Dataset records

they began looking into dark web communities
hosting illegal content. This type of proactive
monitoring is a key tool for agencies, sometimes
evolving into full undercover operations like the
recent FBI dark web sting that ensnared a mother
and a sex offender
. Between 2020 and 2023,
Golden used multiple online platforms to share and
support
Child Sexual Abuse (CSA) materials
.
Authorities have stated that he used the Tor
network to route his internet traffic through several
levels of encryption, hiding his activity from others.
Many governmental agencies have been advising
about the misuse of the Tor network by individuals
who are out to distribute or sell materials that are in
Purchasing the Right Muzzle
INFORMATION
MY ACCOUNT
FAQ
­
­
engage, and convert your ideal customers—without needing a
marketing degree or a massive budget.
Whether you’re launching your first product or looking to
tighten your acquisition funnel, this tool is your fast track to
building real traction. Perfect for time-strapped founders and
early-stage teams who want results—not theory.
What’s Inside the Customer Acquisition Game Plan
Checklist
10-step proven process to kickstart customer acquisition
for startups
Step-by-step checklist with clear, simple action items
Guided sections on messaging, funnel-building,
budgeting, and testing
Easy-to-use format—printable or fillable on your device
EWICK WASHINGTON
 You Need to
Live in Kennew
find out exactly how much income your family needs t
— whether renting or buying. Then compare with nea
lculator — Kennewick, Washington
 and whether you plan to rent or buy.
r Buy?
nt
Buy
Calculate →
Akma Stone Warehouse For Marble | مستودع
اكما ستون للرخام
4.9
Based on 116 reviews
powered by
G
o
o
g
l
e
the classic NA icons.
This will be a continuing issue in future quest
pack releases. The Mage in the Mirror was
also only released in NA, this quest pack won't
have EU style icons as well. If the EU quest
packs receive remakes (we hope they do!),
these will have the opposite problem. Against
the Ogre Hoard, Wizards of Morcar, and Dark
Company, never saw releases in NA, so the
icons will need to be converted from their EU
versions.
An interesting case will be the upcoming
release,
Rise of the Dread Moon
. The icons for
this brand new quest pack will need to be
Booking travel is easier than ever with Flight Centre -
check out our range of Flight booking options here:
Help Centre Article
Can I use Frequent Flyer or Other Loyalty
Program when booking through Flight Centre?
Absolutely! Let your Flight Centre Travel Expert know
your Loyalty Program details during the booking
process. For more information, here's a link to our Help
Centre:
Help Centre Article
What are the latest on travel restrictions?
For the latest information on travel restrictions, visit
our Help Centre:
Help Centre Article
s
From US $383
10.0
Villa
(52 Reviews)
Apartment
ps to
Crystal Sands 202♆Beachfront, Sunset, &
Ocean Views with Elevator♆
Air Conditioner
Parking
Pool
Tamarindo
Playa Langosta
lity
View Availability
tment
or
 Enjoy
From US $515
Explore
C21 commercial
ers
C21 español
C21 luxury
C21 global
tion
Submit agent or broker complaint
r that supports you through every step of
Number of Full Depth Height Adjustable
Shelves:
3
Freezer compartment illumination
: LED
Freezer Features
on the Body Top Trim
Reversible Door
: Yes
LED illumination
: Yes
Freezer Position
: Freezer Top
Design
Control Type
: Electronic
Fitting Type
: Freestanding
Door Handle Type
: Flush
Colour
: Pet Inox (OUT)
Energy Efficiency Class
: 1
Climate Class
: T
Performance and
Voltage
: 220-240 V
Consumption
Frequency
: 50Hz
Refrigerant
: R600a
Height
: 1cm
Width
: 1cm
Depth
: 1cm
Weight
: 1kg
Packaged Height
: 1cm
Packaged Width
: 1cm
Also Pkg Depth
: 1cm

_JOB_.
Write out all of the data above line for line, keeping each line unchanged.

_RESPONSE TO THE TASK_.
they began looking into dark web communities
hosting illegal content. This type of proactive
monitoring is a key tool for agencies, sometimes
evolving into full undercover operations like the
recent FBI dark web sting that ensnared a mother
and a sex offender
. Between 2020 and 2023,
Golden used multiple online platforms to share and
support
Child Sexual Abuse (CSA) materials
.
Authorities have stated that he used the Tor
network to route his internet traffic through several
levels of encryption, hiding his activity from others.
Many governmental agencies have been advising
about the misuse of the Tor network by individuals
who are out to distribute or sell materials that are in
Purchasing the Right Muzzle
INFORMATION
MY ACCOUNT
FAQ
­
­
engage, and convert your ideal customers—without needing a
marketing degree or a massive budget.
Whether you’re launching your first product or looking to
tighten your acquisition funnel, this tool is your fast track to
building real traction. Perfect for time-strapped founders and
early-stage teams who want results—not theory.
What’s Inside the Customer Acquisition Game Plan
Checklist
10-step proven process to kickstart customer acquisition
for startups
Step-by-step checklist with clear, simple action items
Guided sections on messaging, funnel-building,
budgeting, and testing
Easy-to-use format—printable or fillable on your device
EWICK WASHINGTON
 You Need to
Live in Kennew
find out exactly how much income your family needs t
— whether renting or buying. Then compare with nea
lculator — Kennewick, Washington
 and whether you plan to rent or buy.
r Buy?
nt
Buy
Calculate →
Akma Stone Warehouse For Marble | مستودع
اكما ستون للرخام
4.9
Based on 116 reviews
powered by
G
o
o
g
l
e
the classic NA icons.
This will be a continuing issue in future quest
pack releases. The Mage in the Mirror was
also only released in NA, this quest pack won't
have EU style icons as well. If the EU quest
packs receive remakes (we hope they do!),
these will have the opposite problem. Against
the Ogre Hoard, Wizards of Morcar, and Dark
Company, never saw releases in NA, so the
icons will need to be converted from their EU
versions.
An interesting case will be the upcoming
release,
Rise of the Dread Moon
. The icons for
this brand new quest pack will need to be
Booking travel is easier than ever with Flight Centre -
check out our range of Flight booking options here:
Help Centre Article
Can I use Frequent Flyer or Other Loyalty
Program when booking through Flight Centre?
Absolutely! Let your Flight Centre Travel Expert know
your Loyalty Program details during the booking
process. For more information, here's a link to our Help
Centre:
Help Centre Article
What are the latest on travel restrictions?
For the latest information on travel restrictions, visit
our Help Centre:
Help Centre Article
s
From US $383
10.0
Villa
(52 Reviews)
Apartment
ps to
Crystal Sands 202♆Beachfront, Sunset, &
Ocean Views with Elevator♆
Air Conditioner
Parking
Pool
Tamarindo
Playa Langosta
lity
View Availability
tment
or
 Enjoy
From US $515
Explore
C21 commercial
ers
C21 español
C21 luxury
C21 global
tion
Submit agent or broker complaint
r that supports you through every step of
Number of Full Depth Height Adjustable
Shelves:
3
Freezer compartment illumination
: LED
Freezer Features
on the Body Top Trim
Reversible Door
: Yes
LED illumination
: Yes
Freezer Position
: Freezer Top
Design
Control Type
: Electronic
Fitting Type
: Freestanding
Door Handle Type
: Flush
Colour
: Pet Inox (OUT)
Energy Efficiency Class
: 1
Climate Class
: T
Performance and
Voltage
: 220-240 V
Consumption
Frequency
: 50Hz
Refrigerant
: R600a
Height
: 1cm
Width
: 1cm
Depth
: 1cm
Weight
: 1kg
Packaged Height
: 1cm
Packaged Width
: 1cm
Also Pkg Depth
: 1cm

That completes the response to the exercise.